**Task brief:** Give back each line of the material that contains the word "SECURITY".

**Extracted information:**

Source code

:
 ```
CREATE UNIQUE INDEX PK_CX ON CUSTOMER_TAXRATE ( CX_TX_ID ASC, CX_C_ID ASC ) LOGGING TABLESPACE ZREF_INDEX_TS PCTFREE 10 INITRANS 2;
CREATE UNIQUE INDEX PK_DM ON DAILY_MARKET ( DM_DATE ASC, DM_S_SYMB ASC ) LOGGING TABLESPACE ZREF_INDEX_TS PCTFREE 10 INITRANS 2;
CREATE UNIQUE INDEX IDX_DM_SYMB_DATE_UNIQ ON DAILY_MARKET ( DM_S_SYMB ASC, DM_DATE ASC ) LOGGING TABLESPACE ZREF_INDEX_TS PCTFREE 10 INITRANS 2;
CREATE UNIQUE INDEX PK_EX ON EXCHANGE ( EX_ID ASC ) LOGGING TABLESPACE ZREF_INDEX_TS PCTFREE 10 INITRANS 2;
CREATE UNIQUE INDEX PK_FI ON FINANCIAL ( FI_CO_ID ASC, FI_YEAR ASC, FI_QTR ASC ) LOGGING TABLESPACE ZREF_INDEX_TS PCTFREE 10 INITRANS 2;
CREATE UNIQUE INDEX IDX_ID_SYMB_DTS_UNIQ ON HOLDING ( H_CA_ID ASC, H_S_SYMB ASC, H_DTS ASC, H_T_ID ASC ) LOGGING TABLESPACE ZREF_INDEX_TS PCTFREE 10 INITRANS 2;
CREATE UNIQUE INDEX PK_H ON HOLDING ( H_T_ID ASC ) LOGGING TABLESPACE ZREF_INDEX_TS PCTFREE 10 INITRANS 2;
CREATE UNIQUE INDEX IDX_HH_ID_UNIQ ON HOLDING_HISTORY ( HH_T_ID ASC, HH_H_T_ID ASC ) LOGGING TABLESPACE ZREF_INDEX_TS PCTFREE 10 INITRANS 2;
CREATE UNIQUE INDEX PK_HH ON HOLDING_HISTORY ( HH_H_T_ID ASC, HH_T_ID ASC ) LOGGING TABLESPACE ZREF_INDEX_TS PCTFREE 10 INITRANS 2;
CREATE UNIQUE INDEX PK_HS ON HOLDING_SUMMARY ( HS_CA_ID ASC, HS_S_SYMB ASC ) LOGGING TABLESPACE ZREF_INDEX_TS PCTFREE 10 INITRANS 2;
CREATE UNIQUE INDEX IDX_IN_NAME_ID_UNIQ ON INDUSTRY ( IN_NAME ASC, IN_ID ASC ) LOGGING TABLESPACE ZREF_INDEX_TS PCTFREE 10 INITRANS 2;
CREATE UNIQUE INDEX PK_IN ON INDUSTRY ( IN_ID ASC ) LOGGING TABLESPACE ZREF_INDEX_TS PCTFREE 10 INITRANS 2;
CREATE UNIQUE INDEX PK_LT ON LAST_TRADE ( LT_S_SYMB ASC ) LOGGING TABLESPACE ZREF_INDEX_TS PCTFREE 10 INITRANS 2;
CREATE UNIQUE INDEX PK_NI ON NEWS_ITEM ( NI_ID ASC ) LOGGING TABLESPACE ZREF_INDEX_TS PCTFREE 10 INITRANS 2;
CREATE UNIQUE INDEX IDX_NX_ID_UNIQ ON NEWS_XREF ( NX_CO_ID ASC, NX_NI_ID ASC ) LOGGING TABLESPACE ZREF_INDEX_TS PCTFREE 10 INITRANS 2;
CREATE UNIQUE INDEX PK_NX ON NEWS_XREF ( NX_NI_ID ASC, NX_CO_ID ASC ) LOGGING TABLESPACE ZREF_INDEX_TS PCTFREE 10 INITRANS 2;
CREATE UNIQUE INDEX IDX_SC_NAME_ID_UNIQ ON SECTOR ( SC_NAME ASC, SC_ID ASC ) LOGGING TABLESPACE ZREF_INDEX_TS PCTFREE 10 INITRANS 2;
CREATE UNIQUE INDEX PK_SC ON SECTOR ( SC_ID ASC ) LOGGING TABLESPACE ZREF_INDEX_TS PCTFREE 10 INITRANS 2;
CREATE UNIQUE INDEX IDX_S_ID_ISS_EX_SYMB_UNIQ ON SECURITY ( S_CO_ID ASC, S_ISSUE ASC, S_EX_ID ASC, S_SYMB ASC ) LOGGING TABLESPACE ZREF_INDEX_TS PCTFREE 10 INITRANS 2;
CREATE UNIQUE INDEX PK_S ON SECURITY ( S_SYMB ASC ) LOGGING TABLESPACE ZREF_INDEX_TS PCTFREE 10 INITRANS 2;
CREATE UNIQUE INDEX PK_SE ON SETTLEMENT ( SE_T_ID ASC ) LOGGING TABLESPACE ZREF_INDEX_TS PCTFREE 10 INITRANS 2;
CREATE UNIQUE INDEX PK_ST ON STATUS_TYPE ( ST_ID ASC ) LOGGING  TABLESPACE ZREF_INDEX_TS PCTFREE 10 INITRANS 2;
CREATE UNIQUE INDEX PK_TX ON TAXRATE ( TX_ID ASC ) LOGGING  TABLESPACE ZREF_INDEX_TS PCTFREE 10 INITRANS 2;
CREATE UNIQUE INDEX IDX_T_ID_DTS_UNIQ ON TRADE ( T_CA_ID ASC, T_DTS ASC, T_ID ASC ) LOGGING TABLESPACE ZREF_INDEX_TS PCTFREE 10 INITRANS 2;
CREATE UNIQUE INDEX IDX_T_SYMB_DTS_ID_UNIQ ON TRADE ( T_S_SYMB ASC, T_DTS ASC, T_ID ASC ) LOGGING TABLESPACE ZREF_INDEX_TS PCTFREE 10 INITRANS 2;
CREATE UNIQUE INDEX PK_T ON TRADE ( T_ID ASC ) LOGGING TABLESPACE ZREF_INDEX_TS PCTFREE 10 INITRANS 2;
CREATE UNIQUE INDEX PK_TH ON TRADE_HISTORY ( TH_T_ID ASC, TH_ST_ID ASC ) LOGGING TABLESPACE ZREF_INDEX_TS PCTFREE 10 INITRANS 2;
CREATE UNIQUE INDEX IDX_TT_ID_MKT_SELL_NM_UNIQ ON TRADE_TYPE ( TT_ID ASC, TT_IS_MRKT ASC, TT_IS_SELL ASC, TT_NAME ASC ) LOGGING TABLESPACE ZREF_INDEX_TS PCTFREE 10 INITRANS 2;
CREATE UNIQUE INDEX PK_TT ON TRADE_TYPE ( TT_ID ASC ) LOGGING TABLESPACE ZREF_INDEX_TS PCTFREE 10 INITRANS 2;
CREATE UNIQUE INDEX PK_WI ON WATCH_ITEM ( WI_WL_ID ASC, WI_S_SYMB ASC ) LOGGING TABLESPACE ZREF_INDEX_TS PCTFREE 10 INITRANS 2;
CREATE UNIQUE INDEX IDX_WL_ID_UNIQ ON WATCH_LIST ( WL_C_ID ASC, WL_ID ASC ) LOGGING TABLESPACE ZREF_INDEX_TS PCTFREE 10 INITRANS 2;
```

**Solution:**
CREATE UNIQUE INDEX IDX_S_ID_ISS_EX_SYMB_UNIQ ON SECURITY ( S_CO_ID ASC, S_ISSUE ASC, S_EX_ID ASC, S_SYMB ASC ) LOGGING TABLESPACE ZREF_INDEX_TS PCTFREE 10 INITRANS 2;
CREATE UNIQUE INDEX PK_S ON SECURITY ( S_SYMB ASC ) LOGGING TABLESPACE ZREF_INDEX_TS PCTFREE 10 INITRANS 2;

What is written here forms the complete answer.